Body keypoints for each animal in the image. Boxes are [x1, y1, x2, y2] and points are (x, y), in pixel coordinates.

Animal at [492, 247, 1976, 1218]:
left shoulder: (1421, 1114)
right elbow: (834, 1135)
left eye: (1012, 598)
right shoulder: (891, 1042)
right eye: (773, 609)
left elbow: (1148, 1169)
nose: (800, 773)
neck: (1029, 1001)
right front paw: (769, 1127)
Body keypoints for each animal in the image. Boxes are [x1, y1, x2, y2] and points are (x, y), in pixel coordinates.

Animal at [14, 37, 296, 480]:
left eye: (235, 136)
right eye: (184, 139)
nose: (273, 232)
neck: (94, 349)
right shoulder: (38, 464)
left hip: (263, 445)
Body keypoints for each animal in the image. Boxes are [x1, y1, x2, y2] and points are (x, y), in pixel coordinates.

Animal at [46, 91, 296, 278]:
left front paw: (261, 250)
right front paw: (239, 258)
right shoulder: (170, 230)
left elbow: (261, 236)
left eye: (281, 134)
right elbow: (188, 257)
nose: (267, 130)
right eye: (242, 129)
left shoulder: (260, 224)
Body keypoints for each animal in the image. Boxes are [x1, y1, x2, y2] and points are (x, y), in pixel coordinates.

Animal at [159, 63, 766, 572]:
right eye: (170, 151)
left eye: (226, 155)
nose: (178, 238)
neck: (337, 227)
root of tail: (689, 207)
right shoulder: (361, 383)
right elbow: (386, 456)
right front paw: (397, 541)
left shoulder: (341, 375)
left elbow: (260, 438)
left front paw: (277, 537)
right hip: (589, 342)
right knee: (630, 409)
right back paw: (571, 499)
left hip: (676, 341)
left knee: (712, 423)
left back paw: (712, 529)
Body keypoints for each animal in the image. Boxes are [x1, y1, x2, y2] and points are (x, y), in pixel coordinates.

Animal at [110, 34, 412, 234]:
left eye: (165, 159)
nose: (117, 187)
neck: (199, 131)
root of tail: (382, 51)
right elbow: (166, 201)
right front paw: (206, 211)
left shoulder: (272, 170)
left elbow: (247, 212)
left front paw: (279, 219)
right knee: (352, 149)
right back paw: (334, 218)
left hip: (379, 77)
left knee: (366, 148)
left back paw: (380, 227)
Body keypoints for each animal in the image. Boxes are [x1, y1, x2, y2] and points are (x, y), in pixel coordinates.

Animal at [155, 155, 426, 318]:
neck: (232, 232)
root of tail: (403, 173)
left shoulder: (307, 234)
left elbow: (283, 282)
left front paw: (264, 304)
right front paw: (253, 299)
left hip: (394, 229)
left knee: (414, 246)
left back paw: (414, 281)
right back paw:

* * * *

■ **EXERCISE BRIEF**
Copy out exactly the line that holds "left shoulder: (307, 234)" and all remaining lines of the listing, both the first and the last included.

■ **EXPECTED ANSWER**
left shoulder: (307, 234)
left elbow: (283, 282)
left front paw: (264, 304)
right front paw: (253, 299)
left hip: (394, 229)
left knee: (414, 246)
left back paw: (414, 281)
right back paw:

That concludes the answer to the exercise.